1024 x 896, 30Hz flicker effect with TasBlend

It works pretty well, but still has the general issues of frame blending: Moving stuff becomes blurry. So, ideally, you only apply TASBlend to sections of the video that need it.

video = AviSource("path/to/60fps/emulator/footage.avi")
blended = video.TASBlend()
video = video.ChangeFPS( video.framerate / 2 )

# replace video with blended video for each section that needs it
video = video.Replace(1000, 1200, blended)
video = video.Replace(4500, 5000, blended)
# etc.

Odd ResolutionsEdit

So we've now got pretty good looking SNES footage, but think about the resizing process a bit and you'll realize that Youtube resizes the nice 4x SNES resolution footage to a much more questionable ~3.21x SNES resolution. That doesn't sound right at all!

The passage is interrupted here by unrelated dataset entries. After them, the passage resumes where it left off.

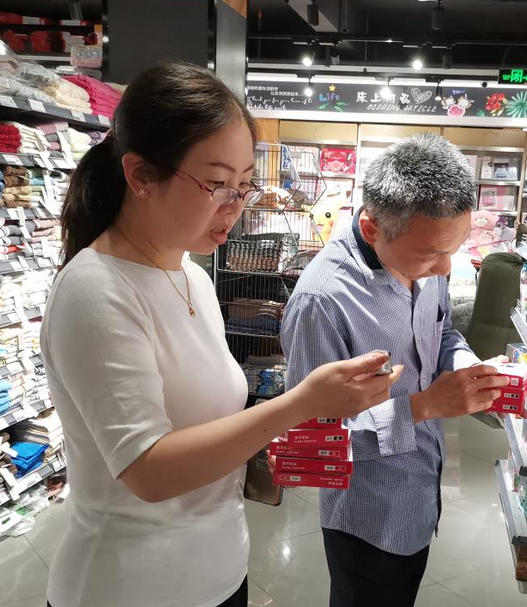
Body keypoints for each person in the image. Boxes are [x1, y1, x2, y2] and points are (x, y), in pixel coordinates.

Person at [41, 63, 401, 607]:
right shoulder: (95, 290)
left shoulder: (191, 275)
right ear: (140, 175)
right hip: (131, 587)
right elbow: (148, 470)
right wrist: (300, 404)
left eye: (244, 184)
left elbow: (202, 425)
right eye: (216, 183)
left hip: (219, 572)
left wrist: (273, 440)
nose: (235, 205)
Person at [281, 133, 512, 607]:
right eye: (429, 255)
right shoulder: (322, 301)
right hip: (367, 516)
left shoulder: (425, 263)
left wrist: (468, 367)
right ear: (372, 229)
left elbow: (442, 334)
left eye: (453, 249)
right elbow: (309, 445)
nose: (444, 268)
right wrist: (422, 407)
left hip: (420, 494)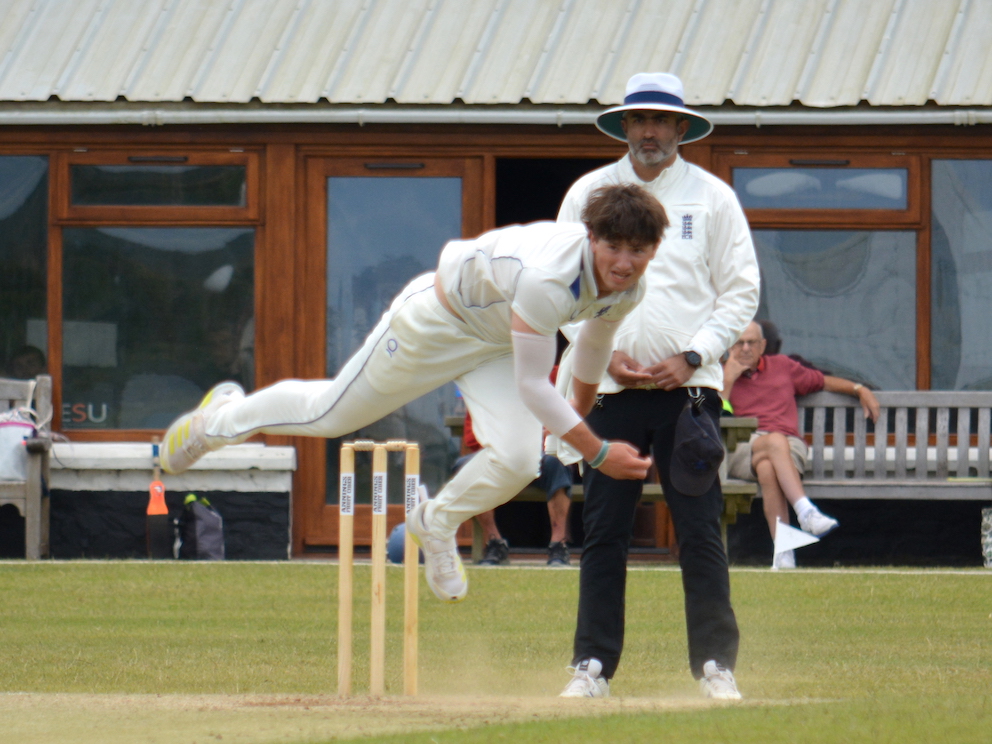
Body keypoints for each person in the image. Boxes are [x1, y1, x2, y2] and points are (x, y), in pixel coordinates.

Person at [160, 183, 668, 603]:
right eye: (614, 247)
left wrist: (577, 415)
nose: (624, 262)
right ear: (591, 237)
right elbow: (534, 385)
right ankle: (218, 421)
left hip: (497, 343)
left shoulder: (630, 287)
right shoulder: (548, 279)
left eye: (638, 251)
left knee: (519, 462)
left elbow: (593, 347)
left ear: (653, 250)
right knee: (330, 415)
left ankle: (436, 523)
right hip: (437, 323)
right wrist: (597, 452)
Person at [552, 72, 760, 701]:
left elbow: (741, 291)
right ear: (624, 126)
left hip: (688, 391)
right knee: (604, 531)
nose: (649, 132)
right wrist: (602, 352)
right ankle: (591, 668)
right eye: (639, 120)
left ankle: (716, 666)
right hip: (609, 392)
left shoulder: (712, 197)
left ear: (679, 128)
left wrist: (694, 354)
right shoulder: (589, 193)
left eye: (660, 121)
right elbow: (556, 285)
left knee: (698, 529)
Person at [722, 320, 881, 569]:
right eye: (739, 343)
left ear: (762, 346)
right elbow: (709, 416)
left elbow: (822, 382)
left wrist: (859, 389)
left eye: (751, 342)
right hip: (741, 445)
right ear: (729, 346)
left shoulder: (783, 366)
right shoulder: (718, 374)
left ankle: (784, 554)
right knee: (774, 441)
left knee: (768, 468)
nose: (745, 348)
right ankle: (805, 511)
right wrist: (728, 380)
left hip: (787, 446)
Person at [456, 408, 575, 566]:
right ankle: (494, 542)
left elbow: (559, 426)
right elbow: (472, 438)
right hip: (496, 458)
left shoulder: (540, 392)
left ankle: (558, 545)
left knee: (558, 463)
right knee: (466, 466)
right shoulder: (483, 395)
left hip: (538, 454)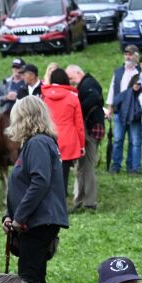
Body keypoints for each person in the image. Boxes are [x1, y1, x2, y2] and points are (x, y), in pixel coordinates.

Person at [3, 96, 68, 283]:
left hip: (37, 221)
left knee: (30, 277)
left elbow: (40, 181)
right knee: (33, 274)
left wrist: (19, 217)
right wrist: (9, 216)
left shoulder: (38, 143)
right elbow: (24, 185)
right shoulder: (38, 143)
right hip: (36, 219)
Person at [66, 65, 104, 214]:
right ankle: (80, 200)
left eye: (71, 77)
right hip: (90, 129)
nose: (70, 81)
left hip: (89, 129)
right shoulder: (88, 83)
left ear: (78, 72)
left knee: (87, 167)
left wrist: (77, 108)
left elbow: (95, 98)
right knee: (82, 167)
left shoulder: (88, 83)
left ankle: (89, 202)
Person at [41, 68, 85, 198]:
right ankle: (62, 200)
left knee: (50, 172)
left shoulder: (44, 97)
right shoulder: (72, 97)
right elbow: (79, 124)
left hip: (49, 137)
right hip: (68, 139)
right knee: (64, 172)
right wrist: (81, 145)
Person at [108, 45, 142, 175]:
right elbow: (112, 89)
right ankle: (115, 166)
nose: (128, 57)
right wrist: (110, 108)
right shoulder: (118, 72)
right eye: (126, 54)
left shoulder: (140, 72)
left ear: (136, 56)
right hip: (119, 110)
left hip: (134, 111)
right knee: (118, 140)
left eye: (131, 54)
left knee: (134, 140)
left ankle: (132, 166)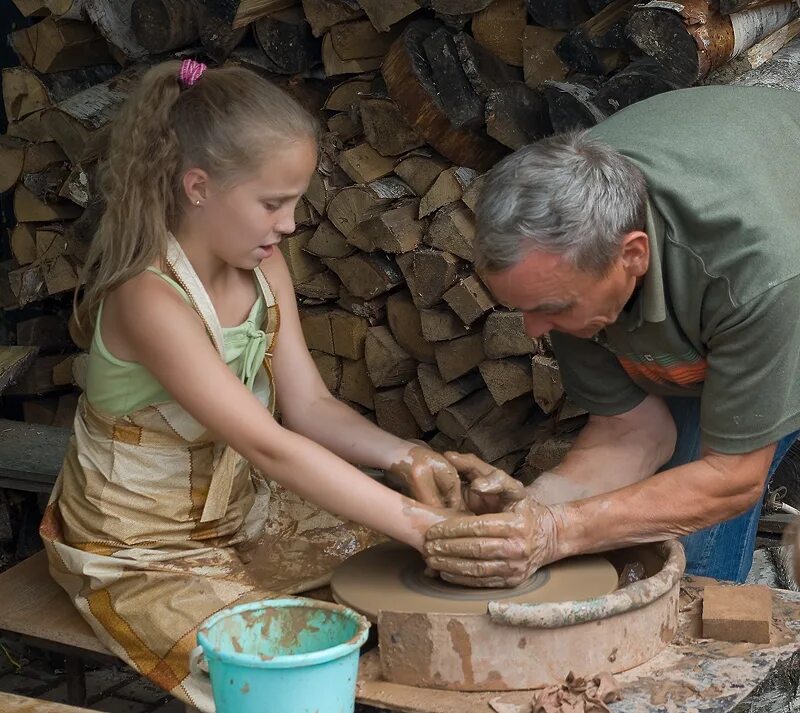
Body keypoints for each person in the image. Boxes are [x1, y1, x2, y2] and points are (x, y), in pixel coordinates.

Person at [38, 59, 519, 711]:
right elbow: (271, 446)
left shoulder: (264, 270)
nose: (290, 224)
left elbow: (311, 407)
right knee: (283, 664)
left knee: (392, 570)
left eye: (295, 202)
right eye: (273, 203)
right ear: (198, 186)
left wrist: (406, 456)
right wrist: (426, 525)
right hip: (136, 549)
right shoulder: (147, 298)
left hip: (242, 516)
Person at [424, 85, 800, 589]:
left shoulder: (753, 275)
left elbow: (732, 477)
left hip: (773, 271)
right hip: (731, 271)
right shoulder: (569, 243)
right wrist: (530, 511)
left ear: (633, 256)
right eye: (524, 309)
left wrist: (558, 532)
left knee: (698, 571)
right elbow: (633, 430)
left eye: (551, 308)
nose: (533, 330)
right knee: (657, 549)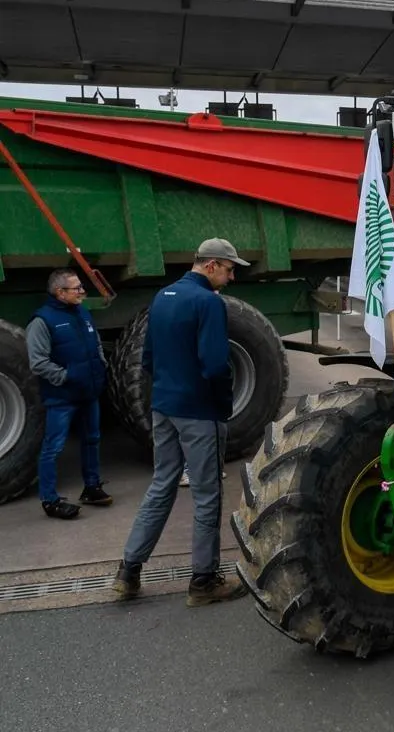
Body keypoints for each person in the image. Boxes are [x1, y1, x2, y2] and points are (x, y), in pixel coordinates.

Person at [113, 238, 249, 606]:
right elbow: (215, 364)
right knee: (207, 495)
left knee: (162, 485)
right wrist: (222, 404)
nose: (231, 277)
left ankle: (128, 571)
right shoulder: (208, 302)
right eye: (229, 269)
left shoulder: (163, 297)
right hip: (199, 412)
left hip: (164, 407)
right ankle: (203, 581)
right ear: (211, 265)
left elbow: (148, 358)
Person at [26, 268, 112, 519]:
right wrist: (66, 378)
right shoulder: (42, 321)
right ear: (60, 292)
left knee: (92, 439)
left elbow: (96, 344)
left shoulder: (82, 313)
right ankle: (50, 500)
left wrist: (100, 365)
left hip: (88, 393)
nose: (82, 291)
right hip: (61, 398)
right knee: (53, 447)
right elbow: (38, 362)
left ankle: (92, 487)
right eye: (77, 288)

Youtube only supports very specific resolutions, all other uploads will get "standardized" to the next smallest. That means that to get a crisp encode, we have to provide a video that either already is in these resolutions, or resizes nicely to them. In case of SNES footage, this is fairly easy: Pad the 256 x 224 to 256 x 240 with 8 pixel black bars on the top and bottom. Resizing that to 4x gives us 1024 x 960, which downsizes nicely to exactly 3x at 768 x 720. Compare:

1024 x 896, 30Hz flicker effect with TasBlend00:08

1024 x 896, 30Hz flicker effect with TasBlend

1024 x 960, 30Hz flicker effect with TasBlend00:08

1024 x 960, 30Hz flicker effect with TasBlend

It's not a big difference, but if you look closely, the 896 version looks slightly more blurry than the 960 version. At this point we're kinda nitpicking really, but if you really want to get the best quality out of Youtube's encodes, pad non-standard resolution footage with black bars on the top/bottom to get a resolution (or exact multiple) that Youtube supports.

(The reason we're not resizing our SNES footage to 768 x 720 directly has to do with Chroma Subsampling, but admittedly might be wasted effort considering Youtube downsizes it anyway. Still, it's a good idea to provide Youtube with the best quality you can.)